Quem faz a cidade? Uma pergunta simples, mas que exige sensibilidade crítica apurada e visão urbanística singularizada do espaço público. Quando se indaga quem de fato produz uma cidade, o objetivo não é simplesmente identificar aquelas pessoas que planejam e executam concretamente o ambiente público, mas de investigar aqueles interesses que gravitam em torno das políticas governamentais realizadas.
Não restam dúvidas de que o principal destinatário dos serviços públicos é a população, responsável pela sustentação da máquina estatal através do pagamento dos tributos.

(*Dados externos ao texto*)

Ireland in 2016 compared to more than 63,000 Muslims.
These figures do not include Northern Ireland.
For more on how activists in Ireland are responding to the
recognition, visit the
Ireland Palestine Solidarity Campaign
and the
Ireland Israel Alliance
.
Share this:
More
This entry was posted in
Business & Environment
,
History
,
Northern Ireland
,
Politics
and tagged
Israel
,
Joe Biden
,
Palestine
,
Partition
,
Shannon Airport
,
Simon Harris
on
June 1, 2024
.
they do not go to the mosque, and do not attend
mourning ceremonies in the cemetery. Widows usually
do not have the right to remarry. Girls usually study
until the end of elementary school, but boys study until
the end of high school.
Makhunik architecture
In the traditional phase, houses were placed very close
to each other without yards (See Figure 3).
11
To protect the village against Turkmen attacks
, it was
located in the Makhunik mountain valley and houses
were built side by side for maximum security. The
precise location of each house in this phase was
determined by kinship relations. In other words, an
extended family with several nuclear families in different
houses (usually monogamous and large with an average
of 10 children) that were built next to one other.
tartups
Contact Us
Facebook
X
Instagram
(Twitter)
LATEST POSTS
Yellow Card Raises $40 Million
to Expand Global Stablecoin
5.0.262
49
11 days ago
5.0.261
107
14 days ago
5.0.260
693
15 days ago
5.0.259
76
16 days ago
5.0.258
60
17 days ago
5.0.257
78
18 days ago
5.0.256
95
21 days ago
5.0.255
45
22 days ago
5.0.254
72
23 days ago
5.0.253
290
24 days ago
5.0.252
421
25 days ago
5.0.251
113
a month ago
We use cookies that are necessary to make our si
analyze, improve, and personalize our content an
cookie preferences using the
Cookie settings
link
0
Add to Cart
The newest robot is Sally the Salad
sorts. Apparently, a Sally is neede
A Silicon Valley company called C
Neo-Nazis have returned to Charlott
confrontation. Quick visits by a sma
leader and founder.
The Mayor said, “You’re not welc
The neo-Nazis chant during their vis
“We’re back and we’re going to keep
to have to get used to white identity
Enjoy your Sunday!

Em contrapartida, a edificação da atmosfera urbana deveria suprir, de forma paulatina, todas as necessidades daquela sociedade diretamente envolvida. Os órgãos estatais competentes, através de ferramentas de gestão, teriam a incumbência de captar as demandas, transformando-as em projetos. Porém, essa fórmula aparentemente ingênua esconde um complexo jogo de interesses econômicos.
Desde meados da década de 70, muitos pesquisadores começaram a perceber uma mutação estratégica na definição da cultura urbanística mundial. Dentre elas, a mais impactante foi a percepção de que a cidade não representava mais somente um espaço para se viver, passando a significar, também, um ambiente ideal para se acumular riquezas. Assim, a dinâmica local contemporânea abandonou a tradicional finalidade exclusiva da moradia, passando a incorporar valores econômicos em seus projetos.
Interpretada como um desdobramento do novo capitalismo, as cidades passaram a ser tratadas como mercadorias, lugares para a realização de negócios, recintos friamente aproveitados como máquinas de crescimento. A renúncia do clássico planejamento urbano, abrindo espaço à moderna urbanização empresarial, causou uma profunda alteração na função do planejador, assumindo uma postura de empreendedor urbano.
Em harmonia com as novas técnicas de governança pública, a revitalização urbana vem buscando cada vez mais o apoio da iniciativa privada. Embora imensamente necessária na prática, essa parceria reclama por uma rigorosa fiscalização. A vigilância tem como propósito manter o público controlando o privado, ou seja, o estado supervisionando o mercado. Porém, movimentos de grandes instituições financeiras têm assinalado para uma inversão velada destes papéis, representando um retrocesso do planejamento urbano. A população deve permanecer atenta, evitando que seus logradouros sejam manipulados por uma pequena elite financeira. O espaço público deve continuar sendo público, não podendo se transformar em uma grande urbanização empresarial.